## TASK INSTRUCTIONS
Write what comes next in the post about preparing time-series data as input for an RNN.

## TEXT PROVIDED
GeorgeGeorgitsis
GeorgeGeorgitsis

Reputation: 1262

Setting correct input for RNN

In a database there are time-series data with records:

For every device there are 4 hours of time series data (with an interval of 5 minutes) before an alarm was raised and 4 hours of time series data (again with an interval of 5 minutes) that didn't raise any alarm. This graph describes better the representation of the data, for every device:

enter image description here

I need to use RNN class in python for alarm prediction. We define alarm when the temperature goes below the min limit or above the max limit.

After reading the official documentation from tensorflow here, i'm having troubles understanding how to set the input to the model. Should i normalise the data beforehand or something and if yes how?

Also reading the answers here didn't help me as well to have a clear view on how to transform my data into an acceptable format for the RNN model.

Any help on how the X and Y in model.fit should look like for my case?

If you see any other issue regarding this problem feel free to comment it.

PS. I have already setup python in docker with tensorflow, keras etc. in case this information helps.

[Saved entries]
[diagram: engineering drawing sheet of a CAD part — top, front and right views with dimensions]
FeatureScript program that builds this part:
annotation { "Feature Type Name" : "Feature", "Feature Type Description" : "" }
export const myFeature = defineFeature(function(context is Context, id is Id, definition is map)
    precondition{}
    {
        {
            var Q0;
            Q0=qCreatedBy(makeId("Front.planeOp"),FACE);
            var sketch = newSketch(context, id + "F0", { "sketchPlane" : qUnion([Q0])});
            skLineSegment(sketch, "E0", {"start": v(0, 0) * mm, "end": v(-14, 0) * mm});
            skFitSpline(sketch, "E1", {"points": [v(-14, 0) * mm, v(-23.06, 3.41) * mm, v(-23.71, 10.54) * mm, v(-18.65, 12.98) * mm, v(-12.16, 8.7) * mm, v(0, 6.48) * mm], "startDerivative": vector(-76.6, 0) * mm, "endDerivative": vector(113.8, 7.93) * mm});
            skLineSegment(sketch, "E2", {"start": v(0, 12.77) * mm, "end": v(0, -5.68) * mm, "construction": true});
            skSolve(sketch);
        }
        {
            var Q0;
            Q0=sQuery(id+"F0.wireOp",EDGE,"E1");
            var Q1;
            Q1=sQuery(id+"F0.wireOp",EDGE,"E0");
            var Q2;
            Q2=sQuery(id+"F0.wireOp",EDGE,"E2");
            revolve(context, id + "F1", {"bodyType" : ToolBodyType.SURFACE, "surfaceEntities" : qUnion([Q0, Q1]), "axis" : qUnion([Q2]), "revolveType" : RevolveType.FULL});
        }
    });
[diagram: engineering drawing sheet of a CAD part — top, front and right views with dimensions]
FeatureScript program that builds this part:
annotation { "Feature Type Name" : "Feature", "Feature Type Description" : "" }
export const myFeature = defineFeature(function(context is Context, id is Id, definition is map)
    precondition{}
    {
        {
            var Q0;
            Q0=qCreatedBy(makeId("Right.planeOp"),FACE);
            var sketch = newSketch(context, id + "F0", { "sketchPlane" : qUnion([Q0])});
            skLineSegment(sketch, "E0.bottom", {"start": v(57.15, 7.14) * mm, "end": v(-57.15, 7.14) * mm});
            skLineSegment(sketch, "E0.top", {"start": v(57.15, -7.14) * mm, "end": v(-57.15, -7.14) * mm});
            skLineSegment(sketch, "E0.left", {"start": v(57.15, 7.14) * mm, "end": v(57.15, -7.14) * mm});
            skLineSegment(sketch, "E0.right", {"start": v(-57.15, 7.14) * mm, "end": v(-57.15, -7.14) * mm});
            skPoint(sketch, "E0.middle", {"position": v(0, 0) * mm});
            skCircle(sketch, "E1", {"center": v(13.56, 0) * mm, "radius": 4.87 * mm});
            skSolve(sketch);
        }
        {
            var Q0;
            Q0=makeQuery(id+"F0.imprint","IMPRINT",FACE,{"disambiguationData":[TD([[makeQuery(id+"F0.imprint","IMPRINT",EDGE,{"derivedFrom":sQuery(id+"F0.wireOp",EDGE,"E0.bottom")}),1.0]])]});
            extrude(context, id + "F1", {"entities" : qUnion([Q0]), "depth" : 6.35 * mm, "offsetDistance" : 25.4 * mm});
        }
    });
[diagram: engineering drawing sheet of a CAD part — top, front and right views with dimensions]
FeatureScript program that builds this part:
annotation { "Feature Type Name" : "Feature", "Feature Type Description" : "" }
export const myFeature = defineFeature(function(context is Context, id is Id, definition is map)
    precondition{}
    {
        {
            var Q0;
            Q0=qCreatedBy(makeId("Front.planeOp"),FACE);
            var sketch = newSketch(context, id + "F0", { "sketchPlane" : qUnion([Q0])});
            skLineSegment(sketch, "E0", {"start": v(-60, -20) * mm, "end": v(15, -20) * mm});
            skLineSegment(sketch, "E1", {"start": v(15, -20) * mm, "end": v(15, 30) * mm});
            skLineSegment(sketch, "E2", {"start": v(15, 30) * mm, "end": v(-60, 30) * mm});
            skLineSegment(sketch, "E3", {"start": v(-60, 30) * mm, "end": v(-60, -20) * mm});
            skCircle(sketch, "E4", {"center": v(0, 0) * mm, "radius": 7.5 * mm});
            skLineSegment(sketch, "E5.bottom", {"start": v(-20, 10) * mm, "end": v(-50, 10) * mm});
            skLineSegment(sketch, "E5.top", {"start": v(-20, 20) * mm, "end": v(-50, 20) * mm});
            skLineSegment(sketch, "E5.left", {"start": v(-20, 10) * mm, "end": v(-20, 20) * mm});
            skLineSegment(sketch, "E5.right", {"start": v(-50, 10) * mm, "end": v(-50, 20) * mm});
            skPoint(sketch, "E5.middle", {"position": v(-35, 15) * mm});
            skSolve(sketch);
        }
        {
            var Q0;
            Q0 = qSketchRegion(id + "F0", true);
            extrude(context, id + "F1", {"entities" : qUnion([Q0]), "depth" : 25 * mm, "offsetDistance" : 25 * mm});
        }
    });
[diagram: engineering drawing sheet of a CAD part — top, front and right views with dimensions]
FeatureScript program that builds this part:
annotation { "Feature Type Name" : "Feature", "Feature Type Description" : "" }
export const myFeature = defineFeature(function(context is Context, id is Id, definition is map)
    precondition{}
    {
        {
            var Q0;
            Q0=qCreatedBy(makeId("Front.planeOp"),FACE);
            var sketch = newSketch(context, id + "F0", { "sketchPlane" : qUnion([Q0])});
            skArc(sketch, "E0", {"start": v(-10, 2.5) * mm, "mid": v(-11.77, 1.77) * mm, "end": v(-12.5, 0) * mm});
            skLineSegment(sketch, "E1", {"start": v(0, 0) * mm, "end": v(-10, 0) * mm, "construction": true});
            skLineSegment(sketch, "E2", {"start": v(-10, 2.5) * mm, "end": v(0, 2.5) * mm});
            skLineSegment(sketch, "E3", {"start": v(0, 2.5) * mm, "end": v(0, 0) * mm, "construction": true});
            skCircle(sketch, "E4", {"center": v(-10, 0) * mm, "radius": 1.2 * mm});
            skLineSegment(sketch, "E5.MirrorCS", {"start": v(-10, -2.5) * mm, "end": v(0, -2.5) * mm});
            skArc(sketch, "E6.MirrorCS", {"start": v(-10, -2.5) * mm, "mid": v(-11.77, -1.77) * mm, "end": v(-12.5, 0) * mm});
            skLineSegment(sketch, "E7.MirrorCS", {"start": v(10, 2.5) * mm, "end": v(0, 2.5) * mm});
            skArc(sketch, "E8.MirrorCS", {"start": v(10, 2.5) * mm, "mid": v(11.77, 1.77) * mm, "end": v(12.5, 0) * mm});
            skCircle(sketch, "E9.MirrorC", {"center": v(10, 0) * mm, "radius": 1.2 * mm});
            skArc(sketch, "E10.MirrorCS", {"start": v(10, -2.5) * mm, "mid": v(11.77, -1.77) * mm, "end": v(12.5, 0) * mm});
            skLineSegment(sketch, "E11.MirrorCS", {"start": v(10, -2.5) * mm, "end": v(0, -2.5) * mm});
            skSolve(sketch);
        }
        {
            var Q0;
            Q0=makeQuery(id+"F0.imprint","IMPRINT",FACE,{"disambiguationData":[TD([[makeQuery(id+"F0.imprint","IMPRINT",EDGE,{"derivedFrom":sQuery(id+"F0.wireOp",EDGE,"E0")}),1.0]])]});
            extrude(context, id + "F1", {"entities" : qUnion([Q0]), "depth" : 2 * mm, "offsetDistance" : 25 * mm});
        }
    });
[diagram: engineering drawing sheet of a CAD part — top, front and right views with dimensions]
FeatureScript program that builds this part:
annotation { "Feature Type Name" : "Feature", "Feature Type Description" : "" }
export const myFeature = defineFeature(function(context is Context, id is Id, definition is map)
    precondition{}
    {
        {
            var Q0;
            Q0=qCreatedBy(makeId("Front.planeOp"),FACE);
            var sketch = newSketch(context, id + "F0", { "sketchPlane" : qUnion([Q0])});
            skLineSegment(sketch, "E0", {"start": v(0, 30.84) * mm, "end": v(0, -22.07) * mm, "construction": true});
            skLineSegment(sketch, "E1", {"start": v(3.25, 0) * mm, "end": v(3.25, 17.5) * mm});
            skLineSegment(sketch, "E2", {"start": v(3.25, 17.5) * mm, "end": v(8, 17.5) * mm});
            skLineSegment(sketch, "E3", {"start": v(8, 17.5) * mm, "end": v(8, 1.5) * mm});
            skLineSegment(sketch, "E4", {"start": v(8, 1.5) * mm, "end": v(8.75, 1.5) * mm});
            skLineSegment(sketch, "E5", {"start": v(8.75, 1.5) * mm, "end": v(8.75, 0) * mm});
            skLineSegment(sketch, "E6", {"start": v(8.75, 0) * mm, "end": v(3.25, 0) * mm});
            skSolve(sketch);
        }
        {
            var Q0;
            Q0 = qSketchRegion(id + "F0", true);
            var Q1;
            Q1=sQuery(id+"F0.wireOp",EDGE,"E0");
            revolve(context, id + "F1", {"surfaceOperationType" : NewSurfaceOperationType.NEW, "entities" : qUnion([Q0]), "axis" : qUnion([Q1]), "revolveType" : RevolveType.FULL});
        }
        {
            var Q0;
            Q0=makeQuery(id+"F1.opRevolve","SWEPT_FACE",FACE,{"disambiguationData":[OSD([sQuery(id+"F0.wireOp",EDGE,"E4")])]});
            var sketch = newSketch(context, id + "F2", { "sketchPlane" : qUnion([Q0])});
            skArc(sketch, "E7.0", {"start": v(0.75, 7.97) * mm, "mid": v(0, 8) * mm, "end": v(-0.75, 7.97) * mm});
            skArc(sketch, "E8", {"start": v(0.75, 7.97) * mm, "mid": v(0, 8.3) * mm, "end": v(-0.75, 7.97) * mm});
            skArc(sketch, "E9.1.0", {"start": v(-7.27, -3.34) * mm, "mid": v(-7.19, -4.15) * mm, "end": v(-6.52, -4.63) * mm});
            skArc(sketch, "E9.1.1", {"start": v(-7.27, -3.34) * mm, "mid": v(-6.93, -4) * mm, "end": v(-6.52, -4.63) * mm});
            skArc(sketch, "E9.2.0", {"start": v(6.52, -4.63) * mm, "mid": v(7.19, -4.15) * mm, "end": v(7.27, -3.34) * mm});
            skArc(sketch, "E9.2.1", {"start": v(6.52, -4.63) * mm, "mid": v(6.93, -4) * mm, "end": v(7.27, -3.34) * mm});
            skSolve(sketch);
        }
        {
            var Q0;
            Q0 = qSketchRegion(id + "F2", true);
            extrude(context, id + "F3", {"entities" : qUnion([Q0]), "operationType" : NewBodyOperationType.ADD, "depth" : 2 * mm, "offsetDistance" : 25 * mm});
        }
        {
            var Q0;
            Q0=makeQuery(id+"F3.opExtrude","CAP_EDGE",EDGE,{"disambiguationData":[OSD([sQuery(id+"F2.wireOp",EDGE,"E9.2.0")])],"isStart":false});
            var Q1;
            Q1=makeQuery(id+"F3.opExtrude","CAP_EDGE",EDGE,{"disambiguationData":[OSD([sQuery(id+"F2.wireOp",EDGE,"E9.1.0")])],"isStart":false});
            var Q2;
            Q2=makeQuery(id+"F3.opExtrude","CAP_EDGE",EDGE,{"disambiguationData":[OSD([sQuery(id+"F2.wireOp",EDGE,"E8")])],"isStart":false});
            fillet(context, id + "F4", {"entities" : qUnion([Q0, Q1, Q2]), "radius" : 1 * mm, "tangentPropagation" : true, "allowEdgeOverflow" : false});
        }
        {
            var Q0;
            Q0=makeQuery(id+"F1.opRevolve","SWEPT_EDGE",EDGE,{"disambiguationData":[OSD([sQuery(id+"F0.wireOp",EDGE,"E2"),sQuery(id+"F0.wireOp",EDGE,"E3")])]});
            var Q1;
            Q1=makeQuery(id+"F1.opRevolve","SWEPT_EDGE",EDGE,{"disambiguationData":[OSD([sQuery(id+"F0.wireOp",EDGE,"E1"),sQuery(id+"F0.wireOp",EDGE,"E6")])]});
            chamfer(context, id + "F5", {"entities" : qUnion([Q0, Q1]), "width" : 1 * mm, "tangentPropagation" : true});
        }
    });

## ANSWER TO THIS TASK
Upvotes: 7

Views: 985

Answers (2)

Drew
Drew

Reputation: 91

Yes you should normalize your data. I would look at differencing by every day. Aka difference interval is 24hours / 5 minutes. You can also try and yearly difference but that depends on your choice in window size(remember RNNs dont do well with large windows). You may possibly want to use a log-transformation like the above user said but also this seems to be somewhat stationary so I could also see that not being needed.

For your model.fit, you are technically training the equivelant of a language model, where you predict the next output. SO your inputs will be the preciding x values and preceding normalized y values of whatever window size you choose, and your target value will be the normalized output at a given time step t. Just so you know a 1-D Conv Net is good for classification but good call on the RNN because of the temporal aspect of temperature spikes.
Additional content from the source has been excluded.